Antahpragnya is an Indian rural technology festival organized by the Rajiv Gandhi University of Knowledge Technologies (RGUKT) in Basara, Nirmal District of Telangana. The festival's name, derived from Sanskrit roots "antah" (deep) and "pragnya" (wisdom), means "inner wisdom" The festival is intended for students, researchers, and professionals to demonstrate technical skills, creativity, and problem-solving abilities through projects, competitions, working models, and other activities to provide advances in artificial intelligence, smart robotics, automation, sustainable energy, and the creation of intelligent systems.

Antahpragnya has gained considerable fame due to its the combination of technical exhibitions, workshops, cultural activities, and entrepreneurial events.

== History ==
According to The Hindu, students at Antahpragnya 2020 showcased innovative working models during the three-day event, which was described as India’s largest campus-based technical festival. The event was inaugurated by Nirmal District Collector M. Prashanthi, who emphasized the need for smart villages and encouraged students to develop innovations with humanitarian applications.

One of the featured events at Antahpragnya 2020 was a "Campus Farming" competition involving around 250 engineering students.
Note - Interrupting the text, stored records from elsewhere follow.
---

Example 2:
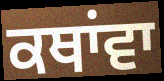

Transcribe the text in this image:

ਕਥਾਂਵਾ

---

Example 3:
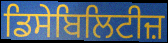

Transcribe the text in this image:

ਡਿਸੇਬਿਲਿਟੀਜ਼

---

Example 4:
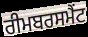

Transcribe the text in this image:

ਰੀਮਬਰਸਮੈਂਟ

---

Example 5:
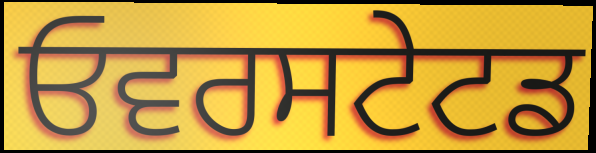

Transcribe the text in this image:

ਓਵਰਸਟੇਟਡ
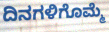
ದಿನಗಳಿಗೊಮ್ಮೆ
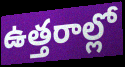
ఉత్తరాల్లో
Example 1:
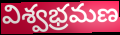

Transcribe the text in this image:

విశ్వభ్రమణ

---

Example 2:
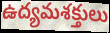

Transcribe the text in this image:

ఉద్యమశక్తులు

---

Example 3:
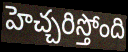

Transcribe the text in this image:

హెచ్చరిస్తోంది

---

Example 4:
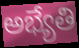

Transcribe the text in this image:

అభ్యేతి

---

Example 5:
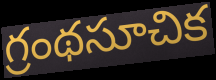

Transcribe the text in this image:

The university allocated 1.5 acres of land for the contest, where participants cultivated spinach using farming tools developed by fellow RGUKT students. Competitors came from various engineering disciplines, including mechanical, civil, metallurgy, chemical, electrical, electronics, and computer science. According to The New Indian Express, the competition was judged by 150 local farmers.
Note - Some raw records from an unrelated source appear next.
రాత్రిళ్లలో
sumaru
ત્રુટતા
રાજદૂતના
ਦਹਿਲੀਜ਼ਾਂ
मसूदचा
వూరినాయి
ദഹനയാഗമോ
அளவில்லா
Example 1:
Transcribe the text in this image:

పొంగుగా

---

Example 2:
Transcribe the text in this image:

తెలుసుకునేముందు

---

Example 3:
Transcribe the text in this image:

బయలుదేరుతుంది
In addition to the campus farming initiative, Antahpragnya 2020 included more than 200 events, such as robo racing, robo soccer, virtual reality gaming, workshops on artificial intelligence and the Internet of Things, and a National Science Fair. The programme also included an "Ideal Village" project focused on applying technology to rural development. According to Business Standard, the three-day event attracted nearly 50,000 attendees and presented over 300 prototype working models created by approximately 4,000 RGUKT-Basar students.